◆ Exercise material:
━━━━━━━━

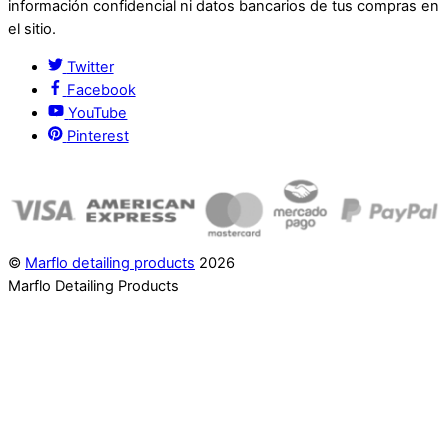
información confidencial ni datos bancarios de tus compras en
el sitio.
Twitter
Facebook
YouTube
Pinterest
©
Marflo detailing products
2026
Marflo Detailing Products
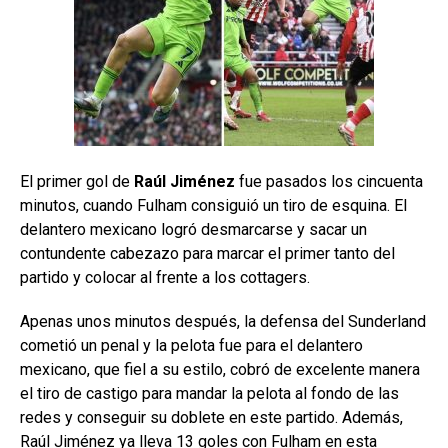
El primer gol de
Raúl Jiménez
fue pasados los cincuenta
minutos, cuando Fulham consiguió un tiro de esquina. El
delantero mexicano logró desmarcarse y sacar un
contundente cabezazo para marcar el primer tanto del
partido y colocar al frente a los cottagers.
Apenas unos minutos después, la defensa del Sunderland
cometió un penal y la pelota fue para el delantero
mexicano, que fiel a su estilo, cobró de excelente manera
el tiro de castigo para mandar la pelota al fondo de las
redes y conseguir su doblete en este partido. Además,
Raúl Jiménez ya lleva 13 goles con Fulham en esta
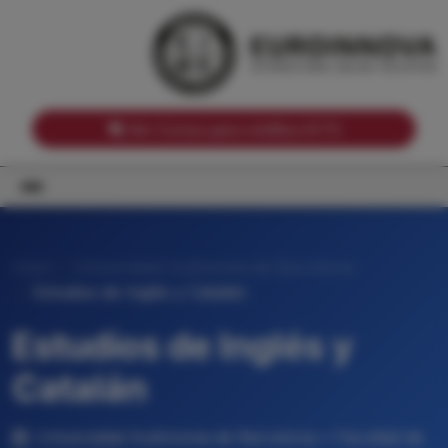
Notas de corte por Comunidades Autónomas
Buscador
Notas de corte por grado
Notas de corte por ramas universitarias
Ver Cursos para créditos ECTS
Inicio
Universidad Autónoma de Barcelona
Estudios de Inglés y Catalán
Estudios de Inglés y
Catalán
Universidad Autónoma de Barcelona • Facultad de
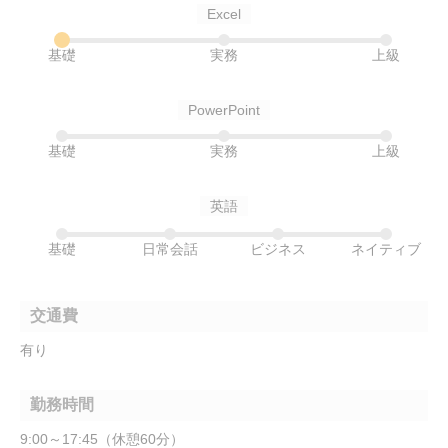
Excel
基礎
実務
上級
PowerPoint
基礎
実務
上級
英語
基礎
日常会話
ビジネス
ネイティブ
交通費
有り
勤務時間
9:00～17:45（休憩60分）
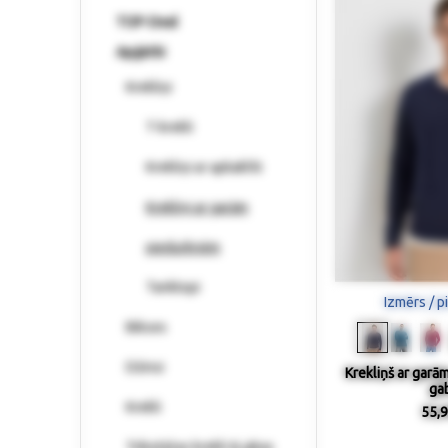
TOP-Deal
Apģērbi
Krekliņi
T-krekli
Krekliņi ar apkaklīti
Krekliņi ar garām
piedurknēm
Tanktopi
Izmērs / p
Bikses
Džinsi
Krekliņš ar garā
gab
Krekli
55,9
Trikotāžas krekli & jakas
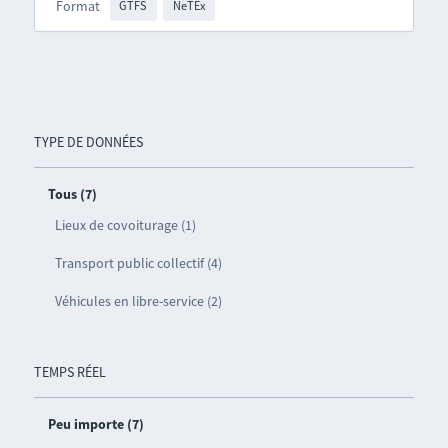
Format
GTFS
NeTEx
TYPE DE DONNÉES
Tous (7)
Lieux de covoiturage (1)
Transport public collectif (4)
Véhicules en libre-service (2)
TEMPS RÉEL
Peu importe (7)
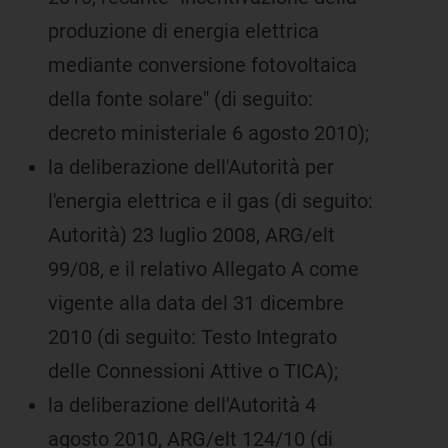
produzione di energia elettrica
mediante conversione fotovoltaica
della fonte solare" (di seguito:
decreto ministeriale 6 agosto 2010);
la deliberazione dell'Autorità per
l'energia elettrica e il gas (di seguito:
Autorità) 23 luglio 2008, ARG/elt
99/08, e il relativo Allegato A come
vigente alla data del 31 dicembre
2010 (di seguito: Testo Integrato
delle Connessioni Attive o TICA);
la deliberazione dell'Autorità 4
agosto 2010, ARG/elt 124/10 (di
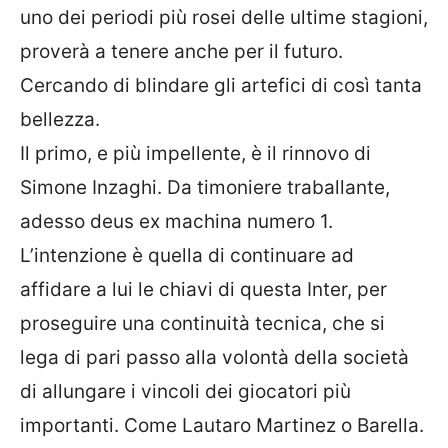
uno dei periodi più rosei delle ultime stagioni,
proverà a tenere anche per il futuro.
Cercando di blindare gli artefici di così tanta
bellezza.
Il primo, e più impellente, è il rinnovo di
Simone Inzaghi. Da timoniere traballante,
adesso deus ex machina numero 1.
L’intenzione è quella di continuare ad
affidare a lui le chiavi di questa Inter, per
proseguire una continuità tecnica, che si
lega di pari passo alla volontà della società
di allungare i vincoli dei giocatori più
importanti. Come Lautaro Martinez o Barella.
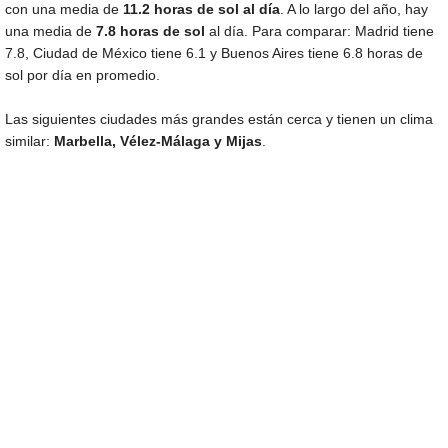
con una media de
11.2 horas de sol al día
. A lo largo del año, hay
una media de
7.8 horas de sol
al día. Para comparar: Madrid tiene
7.8, Ciudad de México tiene 6.1 y Buenos Aires tiene 6.8 horas de
sol por día en promedio.
Las siguientes ciudades más grandes están cerca y tienen un clima
similar:
Marbella, Vélez-Málaga y Mijas
.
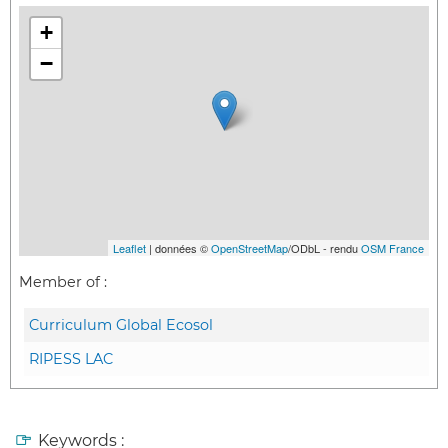
+
−
Leaflet
| données ©
OpenStreetMap
/ODbL - rendu
OSM France
Member of :
Curriculum Global Ecosol
RIPESS LAC
Keywords :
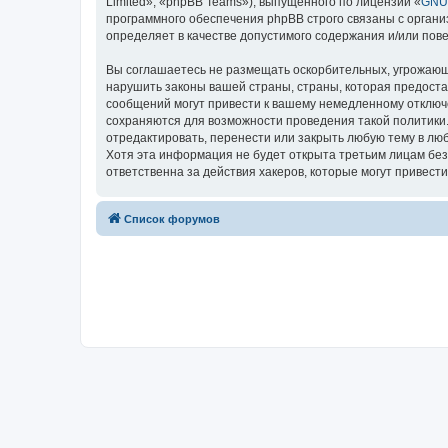
Limited», «phpBB Teams»), выпущенного по лицензии «
GNU 
программного обеспечения phpBB строго связаны с органи
определяет в качестве допустимого содержания и/или по
Вы соглашаетесь не размещать оскорбительных, угрожающ
нарушить законы вашей страны, страны, которая предостав
сообщений могут привести к вашему немедленному отключе
сохраняются для возможности проведения такой политики. В
отредактировать, перенести или закрыть любую тему в люб
Хотя эта информация не будет открыта третьим лицам без в
ответственна за действия хакеров, которые могут привести
Список форумов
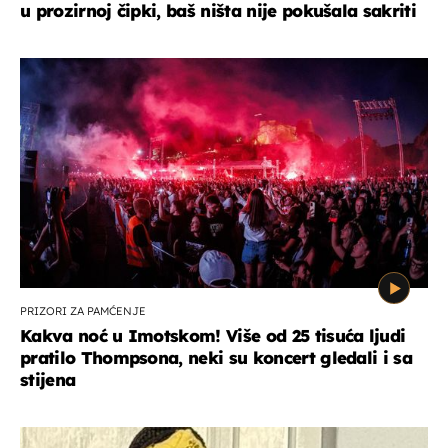
u prozirnoj čipki, baš ništa nije pokušala sakriti
PRIZORI ZA PAMĆENJE
Kakva noć u Imotskom! Više od 25 tisuća ljudi
pratilo Thompsona, neki su koncert gledali i sa
stijena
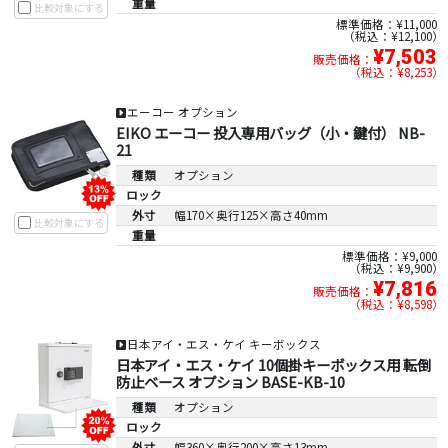
重量
比較対象にする
標準価格：¥11,000
税込：¥12,100
¥7,503
販売価格：
税込：¥8,253
エーコー オプション
EIKO エーコー 投入専用バッグ（小・鍵付） NB-
21
種類
オプション
ロック
外寸
幅170×奥行125×高さ40mm
比較対象にする
重量
標準価格：¥9,000
税込：¥9,900
¥7,816
販売価格：
税込：¥8,598
日本アイ・エス・ケイ キーボックス
日本アイ・エス・ケイ 10個掛キーボックス用 転倒
防止ベース オプション BASE-KB-10
種類
オプション
ロック
外寸
幅360×奥行200×高さ13mm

━━━━━━━━

◆ What the task requires: Print exactly the lines above that run from the one with "Notas de corte por Comunidades Autónomas" to the one with "la deliberazione dell'Autorità per", both included. No pictures.

◆ Output:
Notas de corte por Comunidades Autónomas
Buscador
Notas de corte por grado
Notas de corte por ramas universitarias
Ver Cursos para créditos ECTS
Inicio
Universidad Autónoma de Barcelona
Estudios de Inglés y Catalán
Estudios de Inglés y
Catalán
Universidad Autónoma de Barcelona • Facultad de
Excel
基礎
実務
上級
PowerPoint
基礎
実務
上級
英語
基礎
日常会話
ビジネス
ネイティブ
交通費
有り
勤務時間
9:00～17:45（休憩60分）
TOP-Deal
Apģērbi
Krekliņi
T-krekli
Krekliņi ar apkaklīti
Krekliņi ar garām
piedurknēm
Tanktopi
Izmērs / p
Bikses
Džinsi
Krekliņš ar garā
gab
Krekli
55,9
Trikotāžas krekli & jakas
Format
GTFS
NeTEx
TYPE DE DONNÉES
Tous (7)
Lieux de covoiturage (1)
Transport public collectif (4)
Véhicules en libre-service (2)
TEMPS RÉEL
Peu importe (7)
produzione di energia elettrica
mediante conversione fotovoltaica
della fonte solare" (di seguito:
decreto ministeriale 6 agosto 2010);
la deliberazione dell'Autorità per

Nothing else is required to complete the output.